• Source material:
★ ★ ★ ★ ★ ★ ★

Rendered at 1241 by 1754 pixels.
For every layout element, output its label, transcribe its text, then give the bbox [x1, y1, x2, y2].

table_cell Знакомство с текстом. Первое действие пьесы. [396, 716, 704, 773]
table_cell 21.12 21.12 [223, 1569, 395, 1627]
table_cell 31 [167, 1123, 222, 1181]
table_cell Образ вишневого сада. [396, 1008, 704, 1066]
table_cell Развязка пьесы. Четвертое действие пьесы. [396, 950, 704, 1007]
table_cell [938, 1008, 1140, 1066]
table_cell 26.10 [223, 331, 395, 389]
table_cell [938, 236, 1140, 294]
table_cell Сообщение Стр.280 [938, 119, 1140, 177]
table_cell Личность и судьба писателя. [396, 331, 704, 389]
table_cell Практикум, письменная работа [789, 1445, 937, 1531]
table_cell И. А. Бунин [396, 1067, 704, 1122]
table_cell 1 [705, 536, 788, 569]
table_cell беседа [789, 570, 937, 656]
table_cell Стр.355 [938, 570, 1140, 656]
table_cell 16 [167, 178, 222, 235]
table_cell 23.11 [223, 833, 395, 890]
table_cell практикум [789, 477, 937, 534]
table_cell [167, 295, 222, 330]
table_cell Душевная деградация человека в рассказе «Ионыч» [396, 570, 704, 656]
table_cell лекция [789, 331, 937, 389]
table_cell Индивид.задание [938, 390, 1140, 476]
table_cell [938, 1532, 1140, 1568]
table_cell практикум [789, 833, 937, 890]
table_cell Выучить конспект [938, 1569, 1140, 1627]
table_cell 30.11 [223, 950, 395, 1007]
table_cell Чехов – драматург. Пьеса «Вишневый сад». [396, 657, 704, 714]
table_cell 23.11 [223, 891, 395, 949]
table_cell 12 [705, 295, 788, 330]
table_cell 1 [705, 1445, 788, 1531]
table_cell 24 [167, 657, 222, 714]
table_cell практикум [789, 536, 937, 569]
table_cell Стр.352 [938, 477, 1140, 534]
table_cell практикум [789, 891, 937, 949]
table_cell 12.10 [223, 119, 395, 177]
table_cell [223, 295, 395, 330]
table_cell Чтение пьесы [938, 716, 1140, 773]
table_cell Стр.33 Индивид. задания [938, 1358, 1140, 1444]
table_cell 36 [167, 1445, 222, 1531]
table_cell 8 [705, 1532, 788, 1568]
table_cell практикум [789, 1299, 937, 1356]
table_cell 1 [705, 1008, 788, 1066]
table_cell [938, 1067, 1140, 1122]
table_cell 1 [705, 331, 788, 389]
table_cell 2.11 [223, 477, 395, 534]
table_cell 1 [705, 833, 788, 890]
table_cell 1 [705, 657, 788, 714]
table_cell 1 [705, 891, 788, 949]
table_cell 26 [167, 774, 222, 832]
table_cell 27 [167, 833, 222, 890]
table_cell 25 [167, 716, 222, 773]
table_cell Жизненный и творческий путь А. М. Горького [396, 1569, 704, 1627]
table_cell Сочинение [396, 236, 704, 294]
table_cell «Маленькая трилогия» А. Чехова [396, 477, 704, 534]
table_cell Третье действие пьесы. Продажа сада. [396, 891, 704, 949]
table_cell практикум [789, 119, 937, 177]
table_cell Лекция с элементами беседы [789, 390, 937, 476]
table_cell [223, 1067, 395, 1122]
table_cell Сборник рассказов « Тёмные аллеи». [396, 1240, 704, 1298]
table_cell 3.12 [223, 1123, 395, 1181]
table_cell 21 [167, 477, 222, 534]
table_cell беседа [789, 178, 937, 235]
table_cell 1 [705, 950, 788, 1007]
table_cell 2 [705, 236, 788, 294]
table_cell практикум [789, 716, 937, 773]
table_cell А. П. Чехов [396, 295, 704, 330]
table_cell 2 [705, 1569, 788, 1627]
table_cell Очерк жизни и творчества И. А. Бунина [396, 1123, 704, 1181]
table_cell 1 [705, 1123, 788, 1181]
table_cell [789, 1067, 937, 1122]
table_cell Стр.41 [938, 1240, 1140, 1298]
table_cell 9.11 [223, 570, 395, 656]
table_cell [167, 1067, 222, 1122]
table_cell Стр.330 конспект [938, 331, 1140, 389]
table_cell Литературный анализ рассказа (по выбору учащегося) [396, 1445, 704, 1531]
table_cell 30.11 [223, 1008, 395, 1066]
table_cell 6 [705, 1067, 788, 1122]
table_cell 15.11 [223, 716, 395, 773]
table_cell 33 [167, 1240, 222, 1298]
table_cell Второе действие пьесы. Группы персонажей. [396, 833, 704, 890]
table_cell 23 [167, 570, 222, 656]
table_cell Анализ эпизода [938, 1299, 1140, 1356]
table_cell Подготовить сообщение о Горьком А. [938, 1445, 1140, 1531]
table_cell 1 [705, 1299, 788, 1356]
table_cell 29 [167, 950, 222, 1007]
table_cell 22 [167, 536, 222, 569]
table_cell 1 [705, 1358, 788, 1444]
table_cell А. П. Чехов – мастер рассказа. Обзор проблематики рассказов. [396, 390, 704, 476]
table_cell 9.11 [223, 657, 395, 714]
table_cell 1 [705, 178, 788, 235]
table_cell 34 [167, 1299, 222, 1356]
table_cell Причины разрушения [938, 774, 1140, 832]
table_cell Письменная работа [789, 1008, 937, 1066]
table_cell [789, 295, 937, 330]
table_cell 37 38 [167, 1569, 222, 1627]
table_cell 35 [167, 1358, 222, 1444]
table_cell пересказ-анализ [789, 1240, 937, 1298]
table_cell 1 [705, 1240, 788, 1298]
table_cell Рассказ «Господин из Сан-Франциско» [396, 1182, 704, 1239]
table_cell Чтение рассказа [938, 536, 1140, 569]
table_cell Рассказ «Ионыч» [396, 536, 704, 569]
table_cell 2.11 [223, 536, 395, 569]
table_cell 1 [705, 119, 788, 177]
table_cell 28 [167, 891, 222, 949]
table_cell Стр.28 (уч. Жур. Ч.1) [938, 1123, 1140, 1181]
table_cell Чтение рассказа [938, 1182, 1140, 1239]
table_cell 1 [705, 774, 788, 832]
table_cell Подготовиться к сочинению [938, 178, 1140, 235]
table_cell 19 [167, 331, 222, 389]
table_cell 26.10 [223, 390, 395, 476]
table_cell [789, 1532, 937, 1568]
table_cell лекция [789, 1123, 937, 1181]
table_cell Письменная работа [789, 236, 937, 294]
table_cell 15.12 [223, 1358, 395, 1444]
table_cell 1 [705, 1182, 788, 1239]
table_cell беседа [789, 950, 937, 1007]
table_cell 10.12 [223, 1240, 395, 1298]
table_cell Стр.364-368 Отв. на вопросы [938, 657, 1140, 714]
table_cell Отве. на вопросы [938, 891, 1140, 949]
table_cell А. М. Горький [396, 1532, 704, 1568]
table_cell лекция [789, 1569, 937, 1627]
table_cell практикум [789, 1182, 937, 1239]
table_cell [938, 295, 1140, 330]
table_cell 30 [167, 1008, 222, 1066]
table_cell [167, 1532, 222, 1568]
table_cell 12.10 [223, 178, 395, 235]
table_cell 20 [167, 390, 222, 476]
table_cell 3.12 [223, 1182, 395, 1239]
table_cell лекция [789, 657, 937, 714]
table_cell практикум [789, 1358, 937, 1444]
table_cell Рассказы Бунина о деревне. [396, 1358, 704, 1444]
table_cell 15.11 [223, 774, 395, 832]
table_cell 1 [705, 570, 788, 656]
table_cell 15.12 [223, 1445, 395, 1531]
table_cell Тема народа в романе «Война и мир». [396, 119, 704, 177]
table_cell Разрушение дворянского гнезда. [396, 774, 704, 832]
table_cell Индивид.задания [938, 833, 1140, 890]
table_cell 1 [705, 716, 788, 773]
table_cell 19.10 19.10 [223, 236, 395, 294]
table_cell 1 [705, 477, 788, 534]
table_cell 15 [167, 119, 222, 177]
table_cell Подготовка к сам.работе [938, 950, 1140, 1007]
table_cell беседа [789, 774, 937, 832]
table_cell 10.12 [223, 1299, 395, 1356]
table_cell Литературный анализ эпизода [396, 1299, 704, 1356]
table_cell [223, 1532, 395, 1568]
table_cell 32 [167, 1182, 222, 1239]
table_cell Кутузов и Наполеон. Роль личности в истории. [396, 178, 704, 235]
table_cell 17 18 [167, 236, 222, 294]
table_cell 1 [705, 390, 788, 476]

★ ★ ★ ★ ★ ★ ★

From the listing above, pick out each line where the word "сада" appears.

table_cell Образ вишневого сада. [396, 1008, 704, 1066]
table_cell Третье действие пьесы. Продажа сада. [396, 891, 704, 949]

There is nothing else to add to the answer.